Task objective –
The entries below contain a stretch that opens with the line containing "right shoulder: (141, 262)" and closes with the line containing "right knee: (132, 478)"; set down that stretch exactly, both ends included, and nothing else.

Records provided –
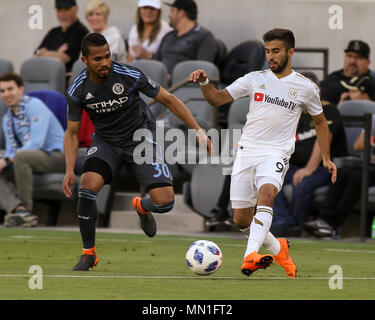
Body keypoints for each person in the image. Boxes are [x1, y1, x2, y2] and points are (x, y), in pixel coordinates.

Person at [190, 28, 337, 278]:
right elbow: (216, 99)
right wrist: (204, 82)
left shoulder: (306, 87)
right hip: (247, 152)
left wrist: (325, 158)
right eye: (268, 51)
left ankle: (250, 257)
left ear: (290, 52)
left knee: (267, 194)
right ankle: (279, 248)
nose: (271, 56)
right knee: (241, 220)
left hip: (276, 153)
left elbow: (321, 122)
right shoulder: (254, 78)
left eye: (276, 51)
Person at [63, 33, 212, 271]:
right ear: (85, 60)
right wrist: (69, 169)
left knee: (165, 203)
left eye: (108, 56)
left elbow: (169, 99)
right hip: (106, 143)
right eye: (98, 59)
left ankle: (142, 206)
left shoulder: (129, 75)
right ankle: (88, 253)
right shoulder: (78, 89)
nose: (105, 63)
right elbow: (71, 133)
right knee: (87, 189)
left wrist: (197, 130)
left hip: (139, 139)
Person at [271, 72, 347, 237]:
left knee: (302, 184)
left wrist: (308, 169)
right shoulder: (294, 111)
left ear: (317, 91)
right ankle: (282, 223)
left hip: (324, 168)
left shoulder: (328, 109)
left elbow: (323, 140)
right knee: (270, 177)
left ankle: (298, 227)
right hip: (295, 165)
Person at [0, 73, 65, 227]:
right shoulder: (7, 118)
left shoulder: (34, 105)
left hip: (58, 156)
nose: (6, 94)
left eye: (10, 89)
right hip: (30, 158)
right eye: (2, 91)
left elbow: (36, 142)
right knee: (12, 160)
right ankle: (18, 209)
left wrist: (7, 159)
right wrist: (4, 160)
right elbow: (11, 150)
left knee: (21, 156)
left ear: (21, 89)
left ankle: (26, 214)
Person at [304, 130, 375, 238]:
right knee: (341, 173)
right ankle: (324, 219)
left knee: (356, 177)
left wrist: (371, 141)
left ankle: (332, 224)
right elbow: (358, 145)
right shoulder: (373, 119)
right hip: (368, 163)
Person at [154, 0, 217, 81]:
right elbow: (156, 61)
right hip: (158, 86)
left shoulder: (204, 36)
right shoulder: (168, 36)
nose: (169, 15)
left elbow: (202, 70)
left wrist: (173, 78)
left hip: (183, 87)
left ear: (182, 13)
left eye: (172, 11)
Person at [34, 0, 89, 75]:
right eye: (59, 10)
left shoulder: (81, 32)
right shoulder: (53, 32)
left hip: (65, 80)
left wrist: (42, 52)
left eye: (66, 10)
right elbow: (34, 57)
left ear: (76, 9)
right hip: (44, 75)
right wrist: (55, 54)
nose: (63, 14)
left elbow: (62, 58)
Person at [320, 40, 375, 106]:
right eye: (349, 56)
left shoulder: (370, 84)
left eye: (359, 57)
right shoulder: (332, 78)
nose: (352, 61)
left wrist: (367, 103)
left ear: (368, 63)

...

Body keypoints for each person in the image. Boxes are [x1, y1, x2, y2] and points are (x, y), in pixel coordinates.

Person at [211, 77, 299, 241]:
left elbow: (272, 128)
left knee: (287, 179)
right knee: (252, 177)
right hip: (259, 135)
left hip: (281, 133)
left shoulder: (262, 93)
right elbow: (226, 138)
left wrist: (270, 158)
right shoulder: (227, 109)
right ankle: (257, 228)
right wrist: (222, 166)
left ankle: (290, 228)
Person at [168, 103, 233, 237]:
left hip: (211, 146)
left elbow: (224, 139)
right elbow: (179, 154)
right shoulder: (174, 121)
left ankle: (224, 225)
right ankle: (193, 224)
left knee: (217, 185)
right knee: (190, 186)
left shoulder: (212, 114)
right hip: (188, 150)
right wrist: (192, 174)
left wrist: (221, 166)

* * *

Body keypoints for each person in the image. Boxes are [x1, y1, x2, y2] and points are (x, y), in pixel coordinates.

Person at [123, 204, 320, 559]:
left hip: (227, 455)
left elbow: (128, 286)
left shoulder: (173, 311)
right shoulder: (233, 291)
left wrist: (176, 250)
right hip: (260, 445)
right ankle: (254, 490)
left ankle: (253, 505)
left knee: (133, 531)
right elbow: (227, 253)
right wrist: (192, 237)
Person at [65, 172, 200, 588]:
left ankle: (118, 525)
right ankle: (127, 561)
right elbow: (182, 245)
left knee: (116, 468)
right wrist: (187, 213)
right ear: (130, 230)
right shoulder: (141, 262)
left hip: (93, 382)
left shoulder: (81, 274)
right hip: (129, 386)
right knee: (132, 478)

Your response –
right shoulder: (141, 262)
left hip: (93, 382)
left shoulder: (81, 274)
right hip: (129, 386)
right knee: (132, 478)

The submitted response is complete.